TASK TO COMPLETE: Could you restate word for word every line of the records below, from the first one to the one holding "What’s New in version 16"?

DATA RECORDS:
- - - -

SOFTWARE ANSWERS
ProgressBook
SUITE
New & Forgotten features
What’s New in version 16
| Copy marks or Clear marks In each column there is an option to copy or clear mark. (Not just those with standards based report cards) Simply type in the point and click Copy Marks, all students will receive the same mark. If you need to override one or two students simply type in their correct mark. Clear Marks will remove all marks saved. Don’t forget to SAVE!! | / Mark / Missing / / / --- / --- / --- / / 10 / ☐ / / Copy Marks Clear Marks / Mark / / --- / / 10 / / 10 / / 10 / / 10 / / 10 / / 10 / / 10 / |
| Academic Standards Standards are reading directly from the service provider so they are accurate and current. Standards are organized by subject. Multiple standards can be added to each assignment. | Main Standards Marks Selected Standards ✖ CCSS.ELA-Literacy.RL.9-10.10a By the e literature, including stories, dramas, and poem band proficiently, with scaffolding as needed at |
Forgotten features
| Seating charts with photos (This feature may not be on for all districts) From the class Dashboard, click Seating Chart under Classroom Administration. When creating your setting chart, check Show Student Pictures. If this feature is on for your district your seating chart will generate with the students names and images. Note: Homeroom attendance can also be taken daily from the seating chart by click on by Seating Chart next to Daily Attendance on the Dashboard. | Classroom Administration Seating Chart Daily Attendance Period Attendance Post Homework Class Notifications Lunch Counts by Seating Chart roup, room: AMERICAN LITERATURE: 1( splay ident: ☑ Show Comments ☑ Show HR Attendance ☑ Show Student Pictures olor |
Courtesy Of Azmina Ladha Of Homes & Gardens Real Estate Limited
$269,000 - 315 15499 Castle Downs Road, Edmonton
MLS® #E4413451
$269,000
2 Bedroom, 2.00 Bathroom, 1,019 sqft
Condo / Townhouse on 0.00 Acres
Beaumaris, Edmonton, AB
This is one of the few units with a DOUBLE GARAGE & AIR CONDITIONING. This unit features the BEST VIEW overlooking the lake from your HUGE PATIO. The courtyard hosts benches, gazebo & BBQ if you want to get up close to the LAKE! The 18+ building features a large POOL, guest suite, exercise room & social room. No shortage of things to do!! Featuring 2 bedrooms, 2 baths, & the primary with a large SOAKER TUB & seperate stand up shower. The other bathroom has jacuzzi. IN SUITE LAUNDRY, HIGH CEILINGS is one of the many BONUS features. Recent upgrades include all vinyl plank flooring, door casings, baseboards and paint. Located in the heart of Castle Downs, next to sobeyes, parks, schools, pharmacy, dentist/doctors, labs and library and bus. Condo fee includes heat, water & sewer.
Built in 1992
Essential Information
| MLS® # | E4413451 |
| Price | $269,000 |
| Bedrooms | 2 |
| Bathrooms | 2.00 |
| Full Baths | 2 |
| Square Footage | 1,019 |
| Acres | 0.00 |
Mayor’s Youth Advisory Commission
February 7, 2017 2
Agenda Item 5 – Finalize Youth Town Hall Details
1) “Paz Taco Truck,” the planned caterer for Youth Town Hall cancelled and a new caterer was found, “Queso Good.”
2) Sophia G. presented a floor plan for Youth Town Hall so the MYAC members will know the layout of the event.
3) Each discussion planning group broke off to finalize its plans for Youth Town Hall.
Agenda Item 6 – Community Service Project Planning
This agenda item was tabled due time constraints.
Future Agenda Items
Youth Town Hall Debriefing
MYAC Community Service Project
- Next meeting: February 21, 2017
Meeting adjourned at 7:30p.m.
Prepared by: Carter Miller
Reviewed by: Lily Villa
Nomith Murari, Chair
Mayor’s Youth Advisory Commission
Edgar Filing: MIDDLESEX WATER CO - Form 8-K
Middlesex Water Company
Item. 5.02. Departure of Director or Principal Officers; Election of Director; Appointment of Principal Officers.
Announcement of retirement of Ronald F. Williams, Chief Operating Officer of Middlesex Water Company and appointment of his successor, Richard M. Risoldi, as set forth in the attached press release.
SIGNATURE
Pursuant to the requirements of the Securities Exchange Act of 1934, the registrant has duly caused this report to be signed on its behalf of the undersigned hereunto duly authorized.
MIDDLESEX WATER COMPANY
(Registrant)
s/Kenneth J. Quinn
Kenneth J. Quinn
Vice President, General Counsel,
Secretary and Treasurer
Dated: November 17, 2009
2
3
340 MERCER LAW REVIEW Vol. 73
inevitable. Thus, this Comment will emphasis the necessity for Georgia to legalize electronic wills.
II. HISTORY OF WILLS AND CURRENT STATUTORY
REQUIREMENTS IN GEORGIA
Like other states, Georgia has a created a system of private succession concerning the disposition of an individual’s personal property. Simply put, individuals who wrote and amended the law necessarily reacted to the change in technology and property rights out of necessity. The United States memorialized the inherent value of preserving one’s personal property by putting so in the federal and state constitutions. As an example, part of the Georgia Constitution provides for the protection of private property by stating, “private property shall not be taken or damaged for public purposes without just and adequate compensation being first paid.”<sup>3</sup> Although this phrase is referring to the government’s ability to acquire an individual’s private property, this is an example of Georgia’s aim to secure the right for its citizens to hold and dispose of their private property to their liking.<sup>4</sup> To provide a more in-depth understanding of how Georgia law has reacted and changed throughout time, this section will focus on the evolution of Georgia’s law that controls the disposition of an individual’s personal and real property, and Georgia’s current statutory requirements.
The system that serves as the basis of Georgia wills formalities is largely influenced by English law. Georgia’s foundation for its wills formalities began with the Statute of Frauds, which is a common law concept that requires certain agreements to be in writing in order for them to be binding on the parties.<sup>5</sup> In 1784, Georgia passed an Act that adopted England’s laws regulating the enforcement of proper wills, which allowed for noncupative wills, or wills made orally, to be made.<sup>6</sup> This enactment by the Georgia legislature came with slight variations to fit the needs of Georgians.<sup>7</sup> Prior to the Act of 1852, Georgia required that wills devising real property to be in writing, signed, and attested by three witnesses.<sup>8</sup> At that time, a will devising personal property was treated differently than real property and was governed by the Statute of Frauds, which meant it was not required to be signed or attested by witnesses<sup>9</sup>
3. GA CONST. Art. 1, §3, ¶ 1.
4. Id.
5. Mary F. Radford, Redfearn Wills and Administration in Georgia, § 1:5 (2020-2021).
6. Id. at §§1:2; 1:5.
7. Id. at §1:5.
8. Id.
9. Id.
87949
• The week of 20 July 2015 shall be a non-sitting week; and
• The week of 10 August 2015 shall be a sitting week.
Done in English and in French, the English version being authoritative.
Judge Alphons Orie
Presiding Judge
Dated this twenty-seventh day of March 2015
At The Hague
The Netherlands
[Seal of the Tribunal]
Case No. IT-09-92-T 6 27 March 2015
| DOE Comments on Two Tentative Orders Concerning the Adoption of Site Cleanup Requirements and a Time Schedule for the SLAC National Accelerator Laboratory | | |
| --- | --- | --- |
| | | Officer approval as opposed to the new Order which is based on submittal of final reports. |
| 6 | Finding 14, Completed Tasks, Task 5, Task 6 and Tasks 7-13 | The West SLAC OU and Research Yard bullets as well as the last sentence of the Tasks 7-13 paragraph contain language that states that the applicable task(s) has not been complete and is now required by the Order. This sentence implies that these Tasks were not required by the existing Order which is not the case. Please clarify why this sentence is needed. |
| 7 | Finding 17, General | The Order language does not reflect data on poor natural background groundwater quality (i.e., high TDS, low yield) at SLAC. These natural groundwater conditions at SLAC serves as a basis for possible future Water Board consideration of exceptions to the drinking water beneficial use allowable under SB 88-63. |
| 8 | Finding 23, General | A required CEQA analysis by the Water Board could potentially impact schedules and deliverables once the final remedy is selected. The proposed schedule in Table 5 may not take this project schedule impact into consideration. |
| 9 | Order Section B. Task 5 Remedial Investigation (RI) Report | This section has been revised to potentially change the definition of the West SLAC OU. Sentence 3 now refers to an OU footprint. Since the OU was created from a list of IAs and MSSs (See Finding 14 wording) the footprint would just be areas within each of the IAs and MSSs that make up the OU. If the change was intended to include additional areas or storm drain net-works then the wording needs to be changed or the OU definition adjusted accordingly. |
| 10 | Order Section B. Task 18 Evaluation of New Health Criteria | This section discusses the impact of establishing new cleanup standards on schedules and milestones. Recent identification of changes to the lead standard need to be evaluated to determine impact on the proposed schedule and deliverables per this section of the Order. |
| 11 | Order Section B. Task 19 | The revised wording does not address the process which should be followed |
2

- - - -

TASK SOLUTION:
SOFTWARE ANSWERS
ProgressBook
SUITE
New & Forgotten features
What’s New in version 16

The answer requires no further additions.